───── Source records
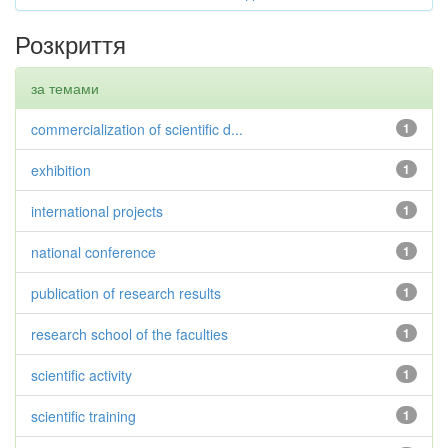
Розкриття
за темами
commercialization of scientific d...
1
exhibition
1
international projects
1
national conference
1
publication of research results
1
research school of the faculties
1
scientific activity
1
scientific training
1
──────────
§ **Your goal**:
Copy each line of the preceding material that contains "scientific".

§ **Problem solution**:
commercialization of scientific d...
scientific activity
scientific training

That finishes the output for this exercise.